Transwestern Brings Houston Industrial Park Online

More than 850,000 square feet of logistics space entered the market.

Transwestern Development Co. has delivered East Belt Logistics Park, a two-building industrial campus encompassing 858,600 square feet in Houston. Rosenberger Construction served as the general contractor, breaking ground in 2024.

The infill park is at 12320-12330 Lockwood Road, about 17 miles northeast of downtown Houston. Interstate 69 is roughly 9 miles away, while the George Bush International Airport and the Port of Houston operate within 14 miles.

“The project sits equidistant between IAH and the Port of Houston,” Transwestern Executive Managing Director Brian Gammill told Commercial Property Executive. “Tenants that will benefit from this location include consumer goods companies, third-party logistics providers and light manufacturing users based on the strong nearby labor pool.”


READ ALSO: Is 2026 the Year for a Steadier Ride?


Featuring cross-dock layouts, the two warehouses span 591,560 and 267,040 square feet, respectively. The larger facility has a clear height of 40 feet, while the smaller building’s vertical clearance reaches 36 feet.

Transwestern’s development arm has delivered properties across multiple sectors, including industrial, office, mixed-use, life science, health care and multifamily. Since 2012, the valuation of its projects across all stages of development has exceeded $9 billion.

Just last month, the company’s development and investment branches teamed up for another industrial project, located in Savannah, Ga. This campus will comprise two facilities totaling 528,560 square feet.

Houston’s vacancy tight despite strong development

Houston’s industrial deliveries clocked in at more than 19 million square feet in 2025, according to Yardi Matrix data.
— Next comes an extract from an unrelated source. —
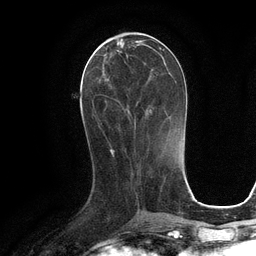
Breast MRI (dynamic contrast-enhanced), one axial slice. Position 45 of 134 along the scan axis. Cropped to one breast. Dynamic contrast-enhanced series, time point 2 of 6 at this slice position (early post-contrast). 3 T. TE 2.8 ms, TR 6.6 ms. 256 × 256 image matrix, field of view 190 × 190 mm. Female patient.
Annotated regions visible in this slice (semi-automatic segmentation, software-assisted and operator-edited):
- enhancing-tissue mask used for the functional tumour volume (all voxels passing the contrast-enhancement thresholds inside the analysis volume; usually the tumour): bounding box <94,43,164,130> (left, top, right, bottom; pixels)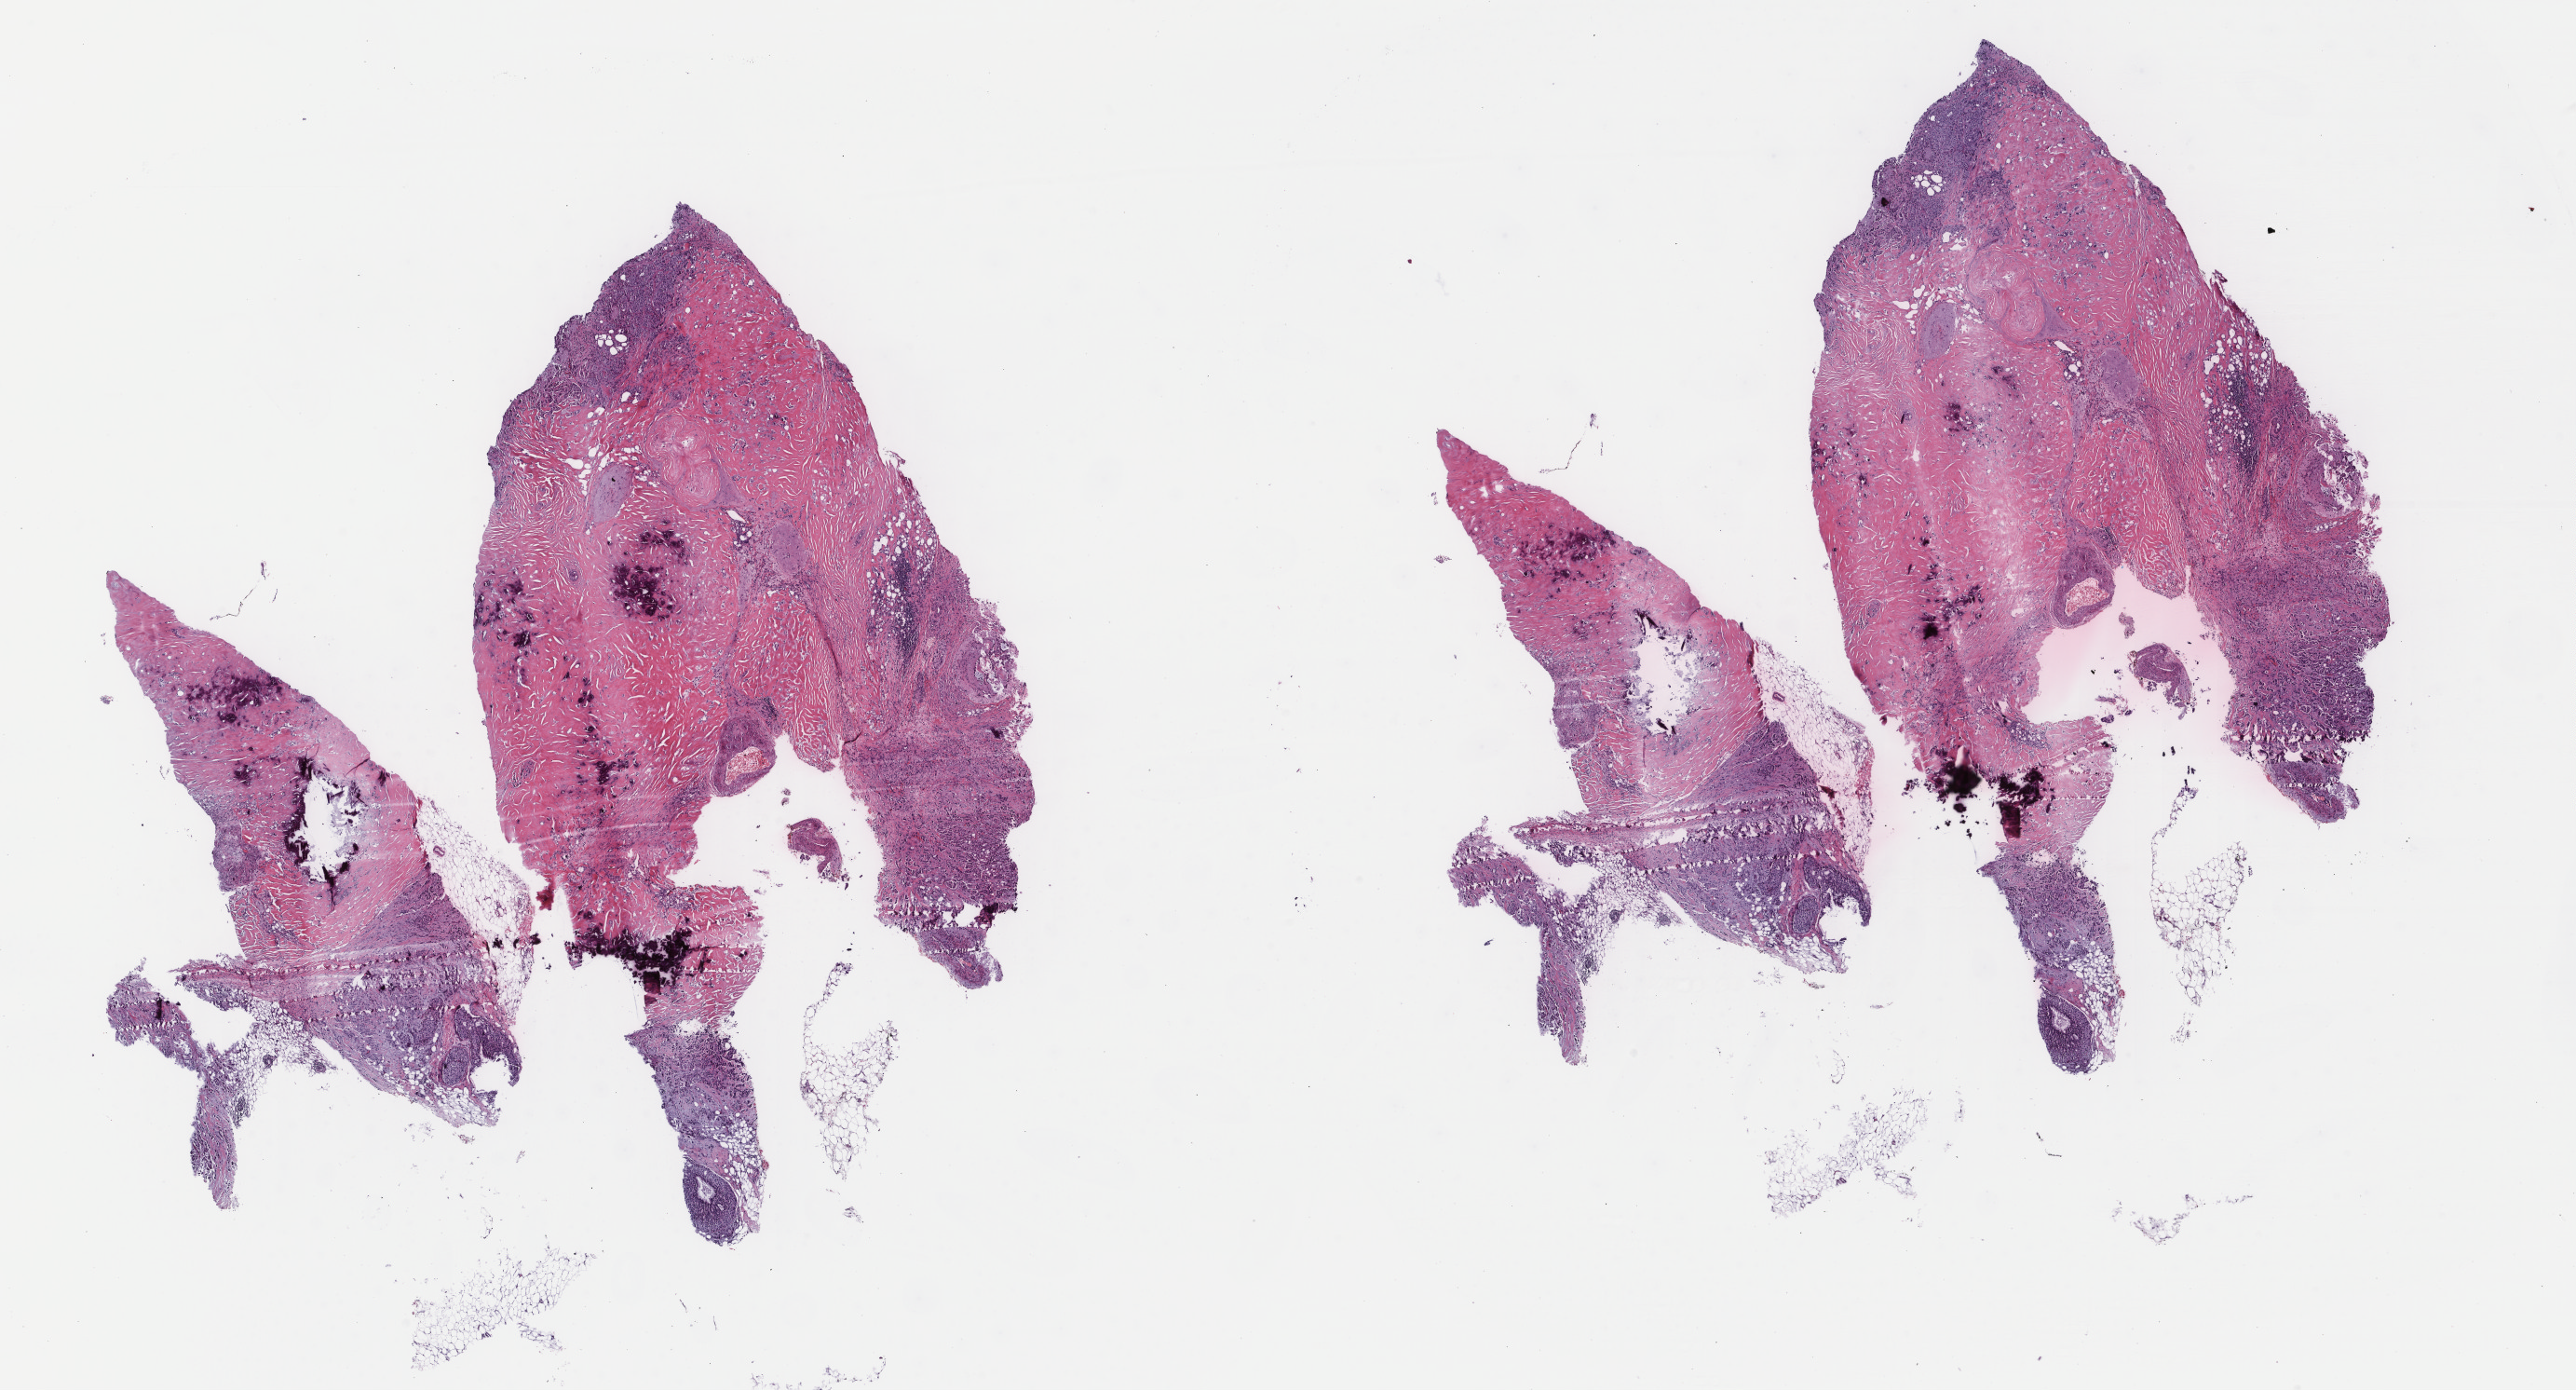
Hematoxylin and eosin (H&E) stained whole-slide image, shown as a low-resolution overview of the whole scanned area (about 22.0 x 11.8 mm, slide scanned at 40x); formalin-fixed paraffin-embedded (FFPE) diagnostic section; breast, primary tumour sample. Female patient; age at initial diagnosis 72 years.
Pathologic diagnosis: Infiltrating duct carcinoma, NOS. TNM: T1 N1a M0. AJCC pathologic stage: IIA. Laterality: left.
Going against national trends, which align with an easing of completions, the market’s new stock increased by a substantial 48.8 percent year-over-year.

Developers broke ground on 23.2 million square feet in the metro last year and by December, the pipeline comprised 19.4 million square feet, according to a Yardi Matrix report. Just Phoenix (19.9 million square feet) and Dallas-Fort Worth (30.1 million square feet) ranked higher for under-construction space.

Even with such a strong construction activity, Houston’s vacancy rate was tight, clocking in at 6.1 percent, 310 basis points below the national average, the same report shows. In fact, the metro had the lowest vacancy across the entire South region, followed by Nashville (6.6 percent) and Atlanta (8.1 percent).

“Houston’s industrial demand is being fueled by large logistics and manufacturing users who continue to scale, supported by strong infrastructure and a deep labor pool,” Robert Kramp, senior vice president of research & investment analytics at Transwestern, told CPE.

“With construction up 25 percent and demand holding near 15.5 million square feet annually, the market is positioned to absorb new supply. We expect 2026 to bring steady, above-trend activity as energy adjacent industries and advanced manufacturing continue expanding,” he continued.